Extracted page text data:
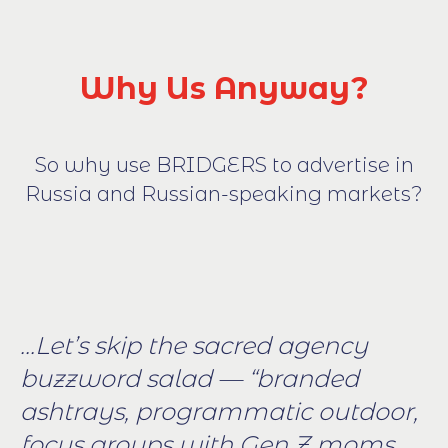
Why Us Anyway?
So why use BRIDGERS to advertise in
Russia and Russian-speaking markets?
...Let’s skip the sacred agency
buzzword salad — “branded
ashtrays, programmatic outdoor,
focus groups with Gen Z moms,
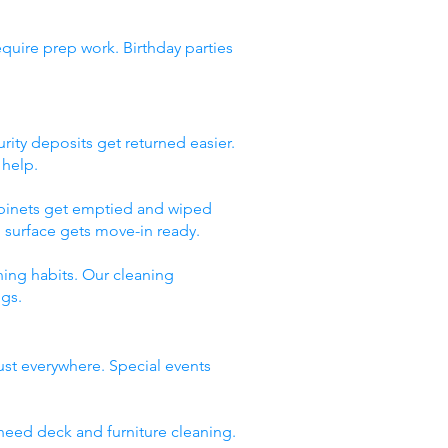
quire prep work. Birthday parties
rity deposits get returned easier.
 help.
abinets get emptied and wiped
 surface gets move-in ready.
ing habits. Our cleaning
ngs.
ust everywhere. Special events
need deck and furniture cleaning.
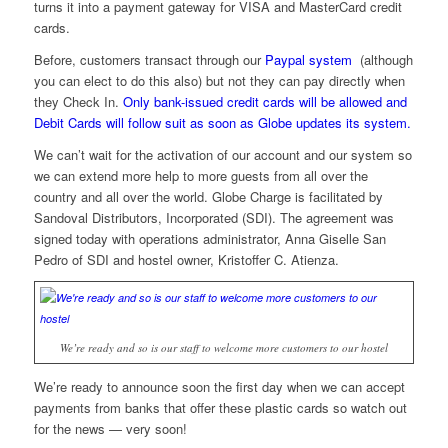
turns it into a payment gateway for VISA and MasterCard credit
cards.
Before, customers transact through our
Paypal system
(although
you can elect to do this also) but not they can pay directly when
they Check In.
Only bank-issued credit cards will be allowed and
Debit Cards will follow suit as soon as Globe updates its system.
We can’t wait for the activation of our account and our system so
we can extend more help to more guests from all over the
country and all over the world. Globe Charge is facilitated by
Sandoval Distributors, Incorporated (SDI). The agreement was
signed today with operations administrator, Anna Giselle San
Pedro of SDI and hostel owner, Kristoffer C. Atienza.
We’re ready and so is our staff to welcome more customers to our hostel
We’re ready to announce soon the first day when we can accept
payments from banks that offer these plastic cards so watch out
for the news — very soon!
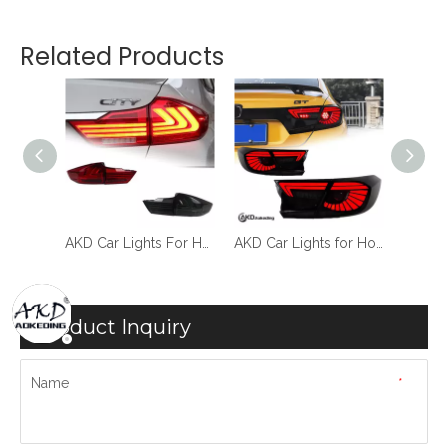
Related Products
AKD Car Styling for Honda City Tail Light 2015-2019 City LED Tail Lamp LED DRL Dynamic Signal Brake Reverse auto Accessories
AKD Car Lights For Honda City 2015-2019 LED Auto Taillight Assenbly Upgrade Lexus Design Drnamic Rear Lamp Tools Accessories Kit Facelift
AKD Car Lights for Honda Accord X 2017-2021 10th LED Auto Taillights Upgrade Eagle Eyes Design Dynamic High Brightness Lamp Accessories
Product Inquiry
Name
*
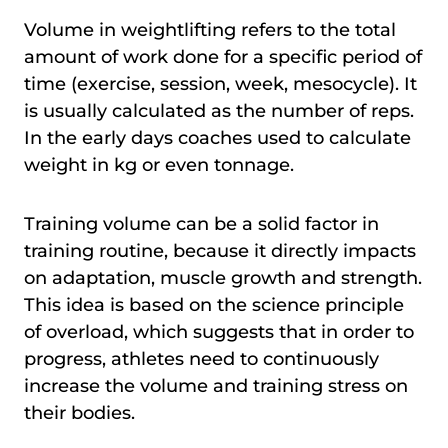
Volume in weightlifting refers to the total
amount of work done for a specific period of
time (exercise, session, week, mesocycle). It
is usually calculated as the number of reps.
In the early days coaches used to calculate
weight in kg or even tonnage.
Training volume can be a solid factor in
training routine, because it directly impacts
on adaptation, muscle growth and strength.
This idea is based on the science principle
of overload, which suggests that in order to
progress, athletes need to continuously
increase the volume and training stress on
their bodies.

**TASK:** Please update the data above by changing every "hostel" to "guesthouse" and keeping the rest unchanged. Leave the pictures out of your answer.

**EXERCISE SOLUTION:**
Why Us Anyway?
So why use BRIDGERS to advertise in
Russia and Russian-speaking markets?
...Let’s skip the sacred agency
buzzword salad — “branded
ashtrays, programmatic outdoor,
focus groups with Gen Z moms,
quire prep work. Birthday parties
rity deposits get returned easier.
 help.
abinets get emptied and wiped
 surface gets move-in ready.
ing habits. Our cleaning
ngs.
ust everywhere. Special events
need deck and furniture cleaning.
turns it into a payment gateway for VISA and MasterCard credit
cards.
Before, customers transact through our
Paypal system
(although
you can elect to do this also) but not they can pay directly when
they Check In.
Only bank-issued credit cards will be allowed and
Debit Cards will follow suit as soon as Globe updates its system.
We can’t wait for the activation of our account and our system so
we can extend more help to more guests from all over the
country and all over the world. Globe Charge is facilitated by
Sandoval Distributors, Incorporated (SDI). The agreement was
signed today with operations administrator, Anna Giselle San
Pedro of SDI and guesthouse owner, Kristoffer C. Atienza.
We’re ready and so is our staff to welcome more customers to our guesthouse
We’re ready to announce soon the first day when we can accept
payments from banks that offer these plastic cards so watch out
for the news — very soon!
Related Products
AKD Car Styling for Honda City Tail Light 2015-2019 City LED Tail Lamp LED DRL Dynamic Signal Brake Reverse auto Accessories
AKD Car Lights For Honda City 2015-2019 LED Auto Taillight Assenbly Upgrade Lexus Design Drnamic Rear Lamp Tools Accessories Kit Facelift
AKD Car Lights for Honda Accord X 2017-2021 10th LED Auto Taillights Upgrade Eagle Eyes Design Dynamic High Brightness Lamp Accessories
Product Inquiry
Name
*
Volume in weightlifting refers to the total
amount of work done for a specific period of
time (exercise, session, week, mesocycle). It
is usually calculated as the number of reps.
In the early days coaches used to calculate
weight in kg or even tonnage.
Training volume can be a solid factor in
training routine, because it directly impacts
on adaptation, muscle growth and strength.
This idea is based on the science principle
of overload, which suggests that in order to
progress, athletes need to continuously
increase the volume and training stress on
their bodies.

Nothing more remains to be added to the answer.